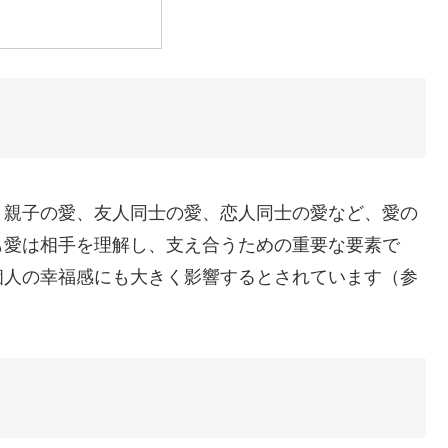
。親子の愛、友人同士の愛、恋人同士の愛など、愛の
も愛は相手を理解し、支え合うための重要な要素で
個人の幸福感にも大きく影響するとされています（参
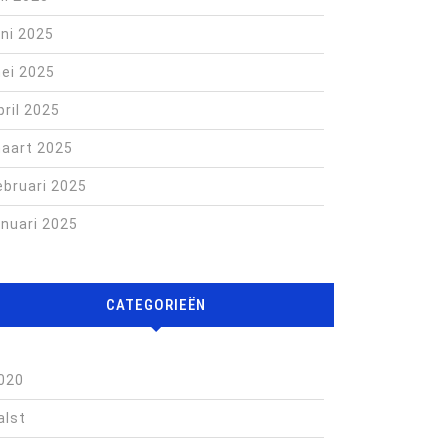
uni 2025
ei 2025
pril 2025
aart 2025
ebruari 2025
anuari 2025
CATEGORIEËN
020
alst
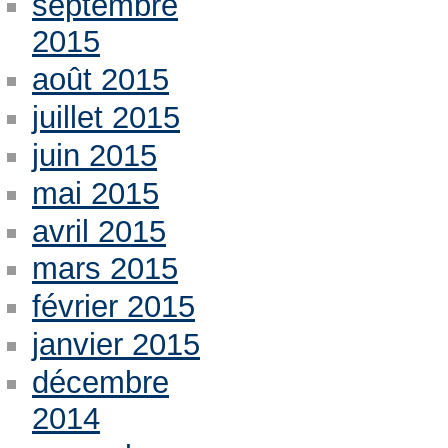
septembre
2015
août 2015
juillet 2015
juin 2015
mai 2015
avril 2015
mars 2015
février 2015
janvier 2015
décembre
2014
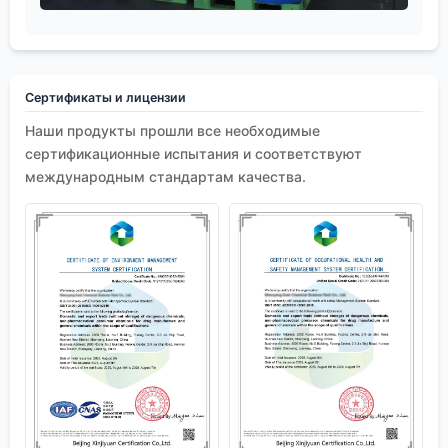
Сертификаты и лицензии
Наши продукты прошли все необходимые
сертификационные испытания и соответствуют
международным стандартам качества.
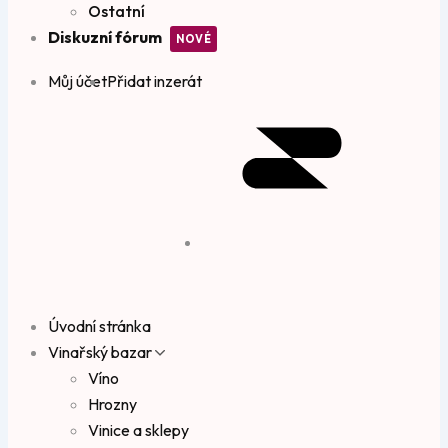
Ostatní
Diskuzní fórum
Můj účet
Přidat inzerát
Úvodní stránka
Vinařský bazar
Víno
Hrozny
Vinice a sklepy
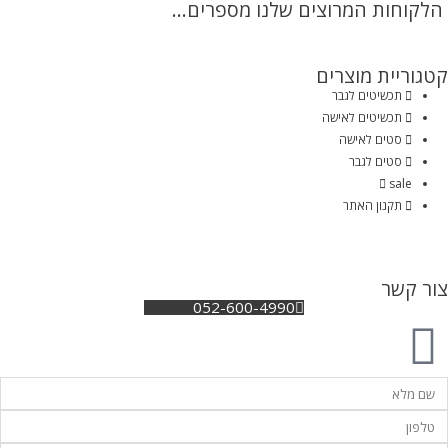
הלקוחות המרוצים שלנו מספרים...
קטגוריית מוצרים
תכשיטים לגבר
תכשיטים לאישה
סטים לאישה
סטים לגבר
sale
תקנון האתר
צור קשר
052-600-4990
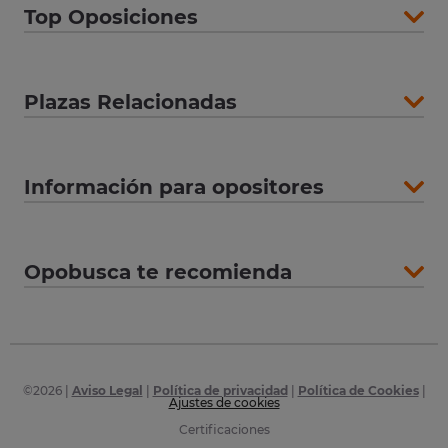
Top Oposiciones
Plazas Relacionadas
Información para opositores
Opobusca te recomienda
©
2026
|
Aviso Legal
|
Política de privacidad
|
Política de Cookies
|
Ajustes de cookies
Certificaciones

++++++++

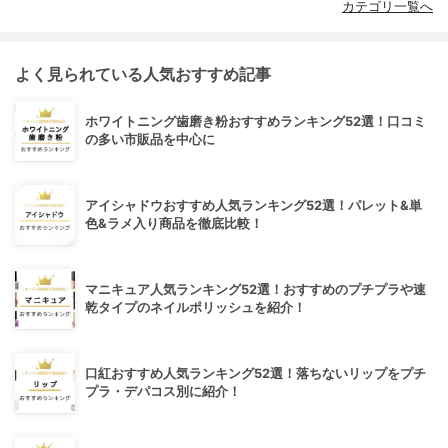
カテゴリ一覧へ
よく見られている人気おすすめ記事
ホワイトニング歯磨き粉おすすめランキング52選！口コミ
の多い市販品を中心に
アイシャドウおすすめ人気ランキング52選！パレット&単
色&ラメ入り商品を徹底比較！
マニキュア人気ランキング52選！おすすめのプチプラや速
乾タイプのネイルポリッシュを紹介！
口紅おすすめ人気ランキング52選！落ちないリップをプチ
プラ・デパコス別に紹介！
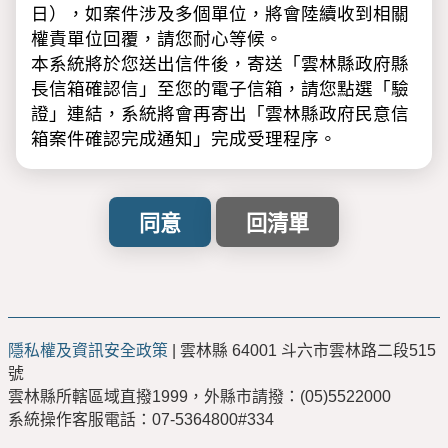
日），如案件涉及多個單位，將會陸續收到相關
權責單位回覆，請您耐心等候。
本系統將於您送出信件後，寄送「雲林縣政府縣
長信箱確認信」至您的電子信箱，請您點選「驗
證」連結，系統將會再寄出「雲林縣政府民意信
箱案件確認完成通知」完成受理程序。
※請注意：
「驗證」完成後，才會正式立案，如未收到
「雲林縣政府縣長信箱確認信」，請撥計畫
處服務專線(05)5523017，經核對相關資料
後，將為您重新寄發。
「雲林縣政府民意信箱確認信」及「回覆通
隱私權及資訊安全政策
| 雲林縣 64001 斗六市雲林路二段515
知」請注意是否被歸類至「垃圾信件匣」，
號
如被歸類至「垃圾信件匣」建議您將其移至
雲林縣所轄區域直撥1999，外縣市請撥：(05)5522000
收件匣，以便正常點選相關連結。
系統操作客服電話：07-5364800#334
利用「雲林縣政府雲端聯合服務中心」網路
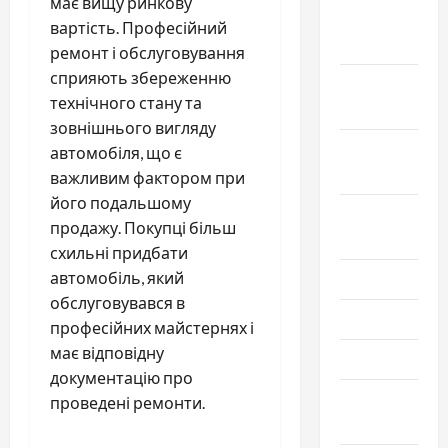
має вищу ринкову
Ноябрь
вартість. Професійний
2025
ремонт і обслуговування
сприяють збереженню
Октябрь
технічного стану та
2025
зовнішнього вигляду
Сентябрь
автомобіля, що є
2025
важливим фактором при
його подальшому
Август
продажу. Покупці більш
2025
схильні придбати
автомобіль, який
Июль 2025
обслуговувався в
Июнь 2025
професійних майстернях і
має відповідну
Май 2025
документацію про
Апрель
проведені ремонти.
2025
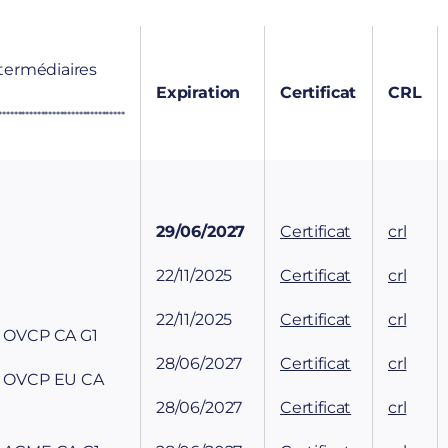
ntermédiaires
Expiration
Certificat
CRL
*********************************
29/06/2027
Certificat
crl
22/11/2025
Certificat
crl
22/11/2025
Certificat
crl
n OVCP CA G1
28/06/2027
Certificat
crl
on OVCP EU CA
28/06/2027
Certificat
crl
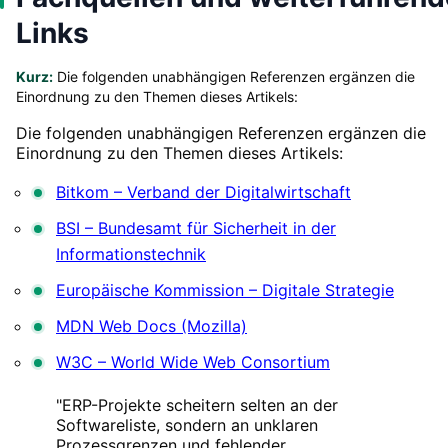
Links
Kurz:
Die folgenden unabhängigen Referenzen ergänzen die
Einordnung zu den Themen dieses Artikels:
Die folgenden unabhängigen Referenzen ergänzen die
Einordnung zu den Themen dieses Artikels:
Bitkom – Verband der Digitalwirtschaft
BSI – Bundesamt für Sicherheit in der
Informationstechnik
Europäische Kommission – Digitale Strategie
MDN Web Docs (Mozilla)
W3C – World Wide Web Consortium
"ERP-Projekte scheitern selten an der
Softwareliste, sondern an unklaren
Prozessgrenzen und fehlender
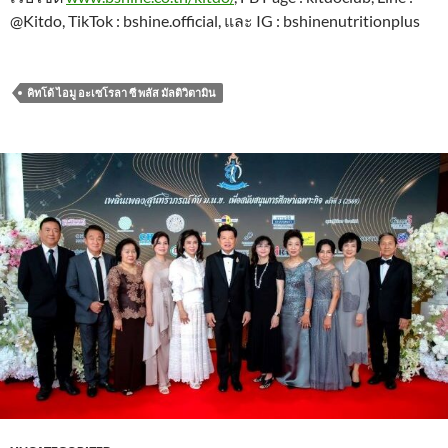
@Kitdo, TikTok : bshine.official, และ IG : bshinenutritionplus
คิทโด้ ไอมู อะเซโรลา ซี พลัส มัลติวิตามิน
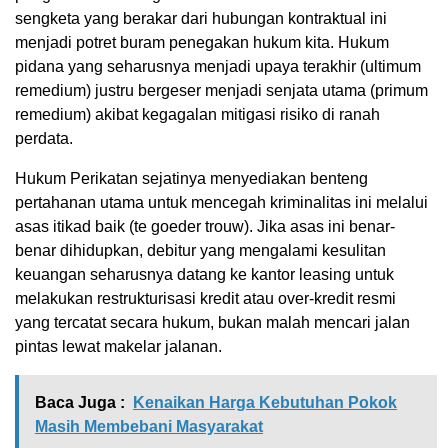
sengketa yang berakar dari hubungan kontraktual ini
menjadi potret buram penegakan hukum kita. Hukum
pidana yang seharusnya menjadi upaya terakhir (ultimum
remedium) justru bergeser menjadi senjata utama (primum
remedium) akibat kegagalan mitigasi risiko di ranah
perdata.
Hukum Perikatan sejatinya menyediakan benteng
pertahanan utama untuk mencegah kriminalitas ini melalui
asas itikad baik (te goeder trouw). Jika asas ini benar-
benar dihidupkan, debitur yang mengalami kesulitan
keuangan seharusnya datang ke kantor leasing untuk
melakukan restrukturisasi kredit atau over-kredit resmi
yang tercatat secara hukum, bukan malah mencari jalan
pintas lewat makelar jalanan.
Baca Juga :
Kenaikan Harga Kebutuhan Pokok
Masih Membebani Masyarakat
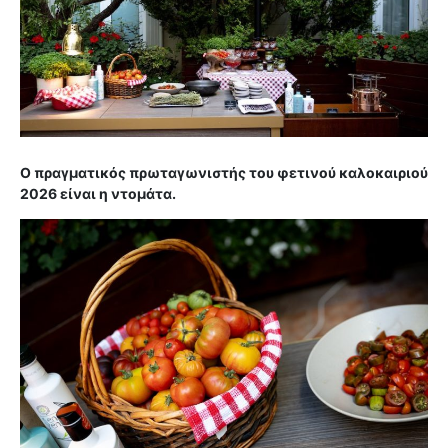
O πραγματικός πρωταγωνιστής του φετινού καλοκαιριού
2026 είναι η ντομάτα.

++++++++

**YOUR GOAL:** When a line in the records above contains the word "Política", copy it.

**EXPECTED ANSWER:**
Política de privacidad
Política de Cookies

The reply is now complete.